▶ _Task goal_
Within the records, determine how many lines contain the word "Completeness". Your reply must consist of that number only.

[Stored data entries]
▬▬▬▬▬▬▬▬▬▬
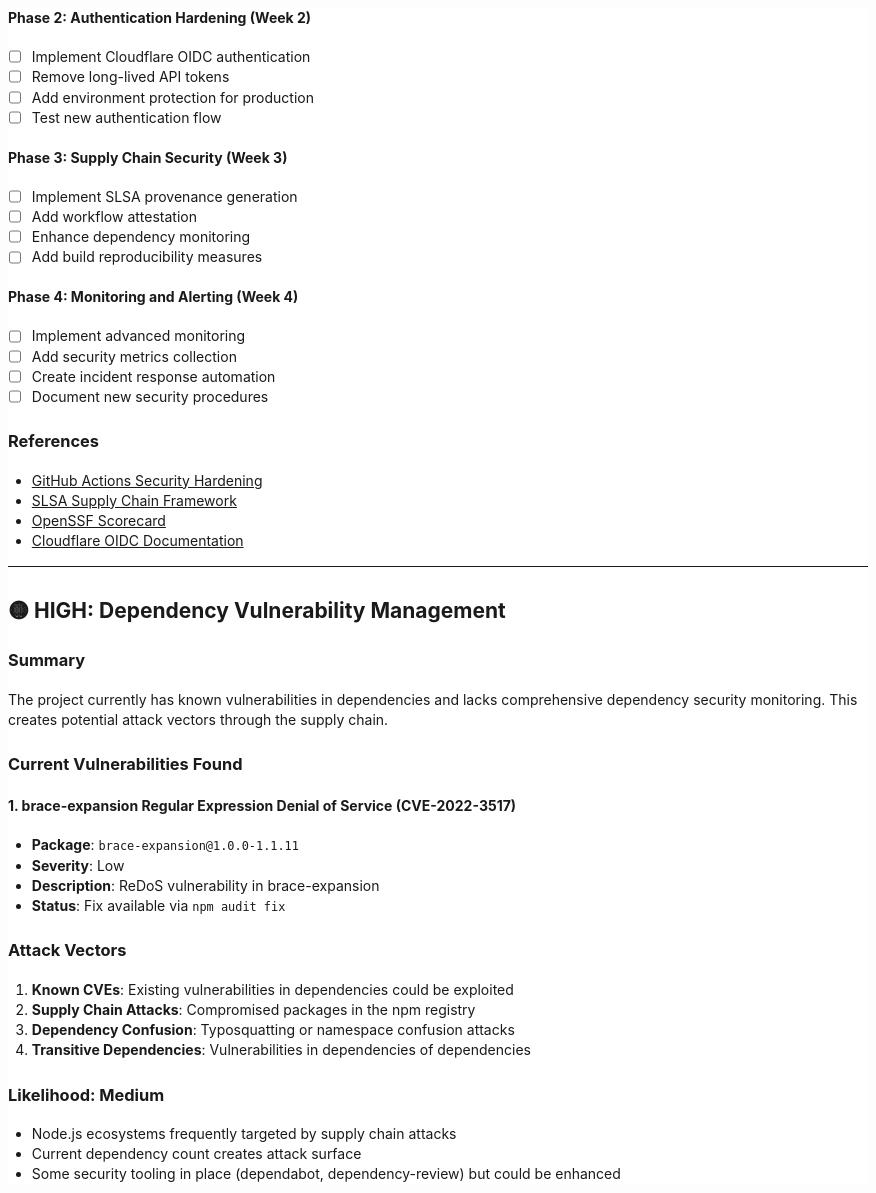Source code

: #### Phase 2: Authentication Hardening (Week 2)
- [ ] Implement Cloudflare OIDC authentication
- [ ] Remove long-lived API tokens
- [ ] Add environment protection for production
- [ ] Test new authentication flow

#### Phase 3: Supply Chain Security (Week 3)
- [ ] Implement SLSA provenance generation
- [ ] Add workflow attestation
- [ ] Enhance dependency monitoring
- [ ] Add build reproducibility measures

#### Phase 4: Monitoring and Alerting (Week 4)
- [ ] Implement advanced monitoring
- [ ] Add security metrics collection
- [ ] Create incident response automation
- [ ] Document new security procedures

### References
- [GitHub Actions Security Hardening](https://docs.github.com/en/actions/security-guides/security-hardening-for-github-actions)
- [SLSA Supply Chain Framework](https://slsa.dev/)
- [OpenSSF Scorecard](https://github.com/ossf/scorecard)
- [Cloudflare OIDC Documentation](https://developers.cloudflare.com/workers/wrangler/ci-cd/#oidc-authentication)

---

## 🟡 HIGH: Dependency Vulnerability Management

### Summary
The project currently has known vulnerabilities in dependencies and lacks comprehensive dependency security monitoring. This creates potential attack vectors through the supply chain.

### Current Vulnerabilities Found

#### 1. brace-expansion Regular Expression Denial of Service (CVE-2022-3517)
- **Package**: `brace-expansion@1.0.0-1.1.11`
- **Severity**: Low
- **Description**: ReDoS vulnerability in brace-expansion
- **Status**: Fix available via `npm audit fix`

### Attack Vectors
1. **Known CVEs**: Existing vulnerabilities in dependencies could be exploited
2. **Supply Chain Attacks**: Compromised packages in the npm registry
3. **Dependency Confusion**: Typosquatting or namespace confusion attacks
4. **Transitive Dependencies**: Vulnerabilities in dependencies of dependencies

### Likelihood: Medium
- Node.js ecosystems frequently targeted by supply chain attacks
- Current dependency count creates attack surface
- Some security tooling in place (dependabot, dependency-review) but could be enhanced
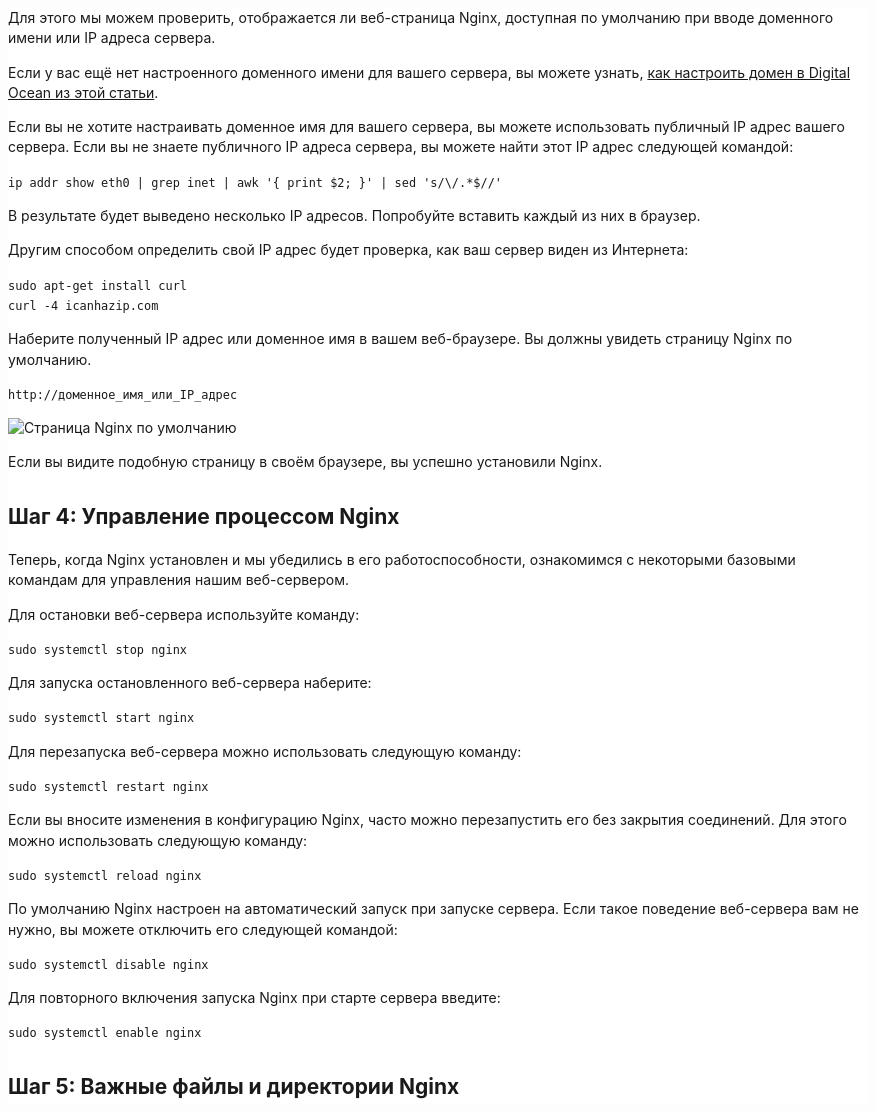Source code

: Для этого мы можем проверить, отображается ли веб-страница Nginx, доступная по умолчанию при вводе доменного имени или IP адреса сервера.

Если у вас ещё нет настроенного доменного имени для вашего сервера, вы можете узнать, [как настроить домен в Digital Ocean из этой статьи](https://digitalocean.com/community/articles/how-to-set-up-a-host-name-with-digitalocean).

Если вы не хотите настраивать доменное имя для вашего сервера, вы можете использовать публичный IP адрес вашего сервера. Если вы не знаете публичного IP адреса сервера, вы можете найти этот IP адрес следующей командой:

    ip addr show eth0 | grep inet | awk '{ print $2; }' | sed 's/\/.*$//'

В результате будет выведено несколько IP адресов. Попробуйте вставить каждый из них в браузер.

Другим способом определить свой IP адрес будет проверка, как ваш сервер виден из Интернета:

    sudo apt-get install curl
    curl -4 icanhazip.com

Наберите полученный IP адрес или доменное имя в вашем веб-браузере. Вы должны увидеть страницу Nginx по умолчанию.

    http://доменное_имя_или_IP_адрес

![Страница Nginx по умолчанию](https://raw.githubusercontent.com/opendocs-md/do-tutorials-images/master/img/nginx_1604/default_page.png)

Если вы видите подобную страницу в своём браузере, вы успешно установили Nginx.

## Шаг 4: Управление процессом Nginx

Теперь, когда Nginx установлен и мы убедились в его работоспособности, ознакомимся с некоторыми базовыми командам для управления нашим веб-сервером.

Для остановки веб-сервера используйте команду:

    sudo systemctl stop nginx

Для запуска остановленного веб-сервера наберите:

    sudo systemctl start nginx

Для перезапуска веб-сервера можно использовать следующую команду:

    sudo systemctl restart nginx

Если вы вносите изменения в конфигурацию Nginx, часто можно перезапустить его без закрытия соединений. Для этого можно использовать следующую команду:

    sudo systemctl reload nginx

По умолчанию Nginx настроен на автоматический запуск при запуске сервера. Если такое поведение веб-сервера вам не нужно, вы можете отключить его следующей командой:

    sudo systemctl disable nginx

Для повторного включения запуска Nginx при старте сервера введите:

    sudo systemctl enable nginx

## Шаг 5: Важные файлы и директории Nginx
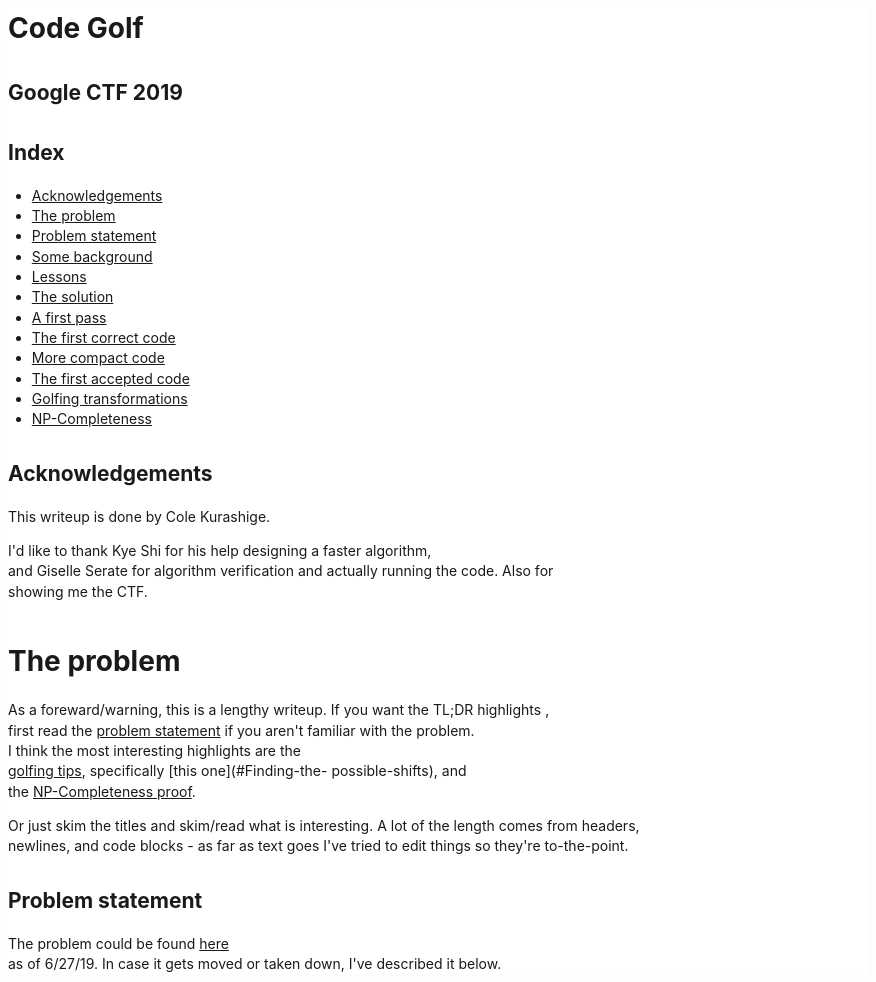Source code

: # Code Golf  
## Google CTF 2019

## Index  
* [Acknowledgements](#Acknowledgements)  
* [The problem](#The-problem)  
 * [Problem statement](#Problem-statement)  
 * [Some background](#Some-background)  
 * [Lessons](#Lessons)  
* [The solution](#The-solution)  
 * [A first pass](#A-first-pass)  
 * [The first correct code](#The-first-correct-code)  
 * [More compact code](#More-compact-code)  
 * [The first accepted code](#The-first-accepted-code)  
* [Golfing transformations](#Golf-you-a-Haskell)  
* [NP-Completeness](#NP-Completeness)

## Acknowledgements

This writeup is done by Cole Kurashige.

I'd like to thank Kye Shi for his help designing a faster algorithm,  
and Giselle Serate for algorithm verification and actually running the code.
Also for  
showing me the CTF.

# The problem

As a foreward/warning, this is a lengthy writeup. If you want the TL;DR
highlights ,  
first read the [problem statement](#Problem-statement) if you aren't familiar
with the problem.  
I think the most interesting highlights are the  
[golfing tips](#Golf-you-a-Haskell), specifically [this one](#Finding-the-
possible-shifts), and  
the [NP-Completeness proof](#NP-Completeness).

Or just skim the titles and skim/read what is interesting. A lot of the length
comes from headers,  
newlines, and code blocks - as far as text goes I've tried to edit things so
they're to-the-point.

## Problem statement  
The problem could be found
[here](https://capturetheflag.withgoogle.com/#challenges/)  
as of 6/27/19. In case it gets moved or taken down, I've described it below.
▬▬▬▬▬▬▬▬▬▬
▶ _Answer section_
2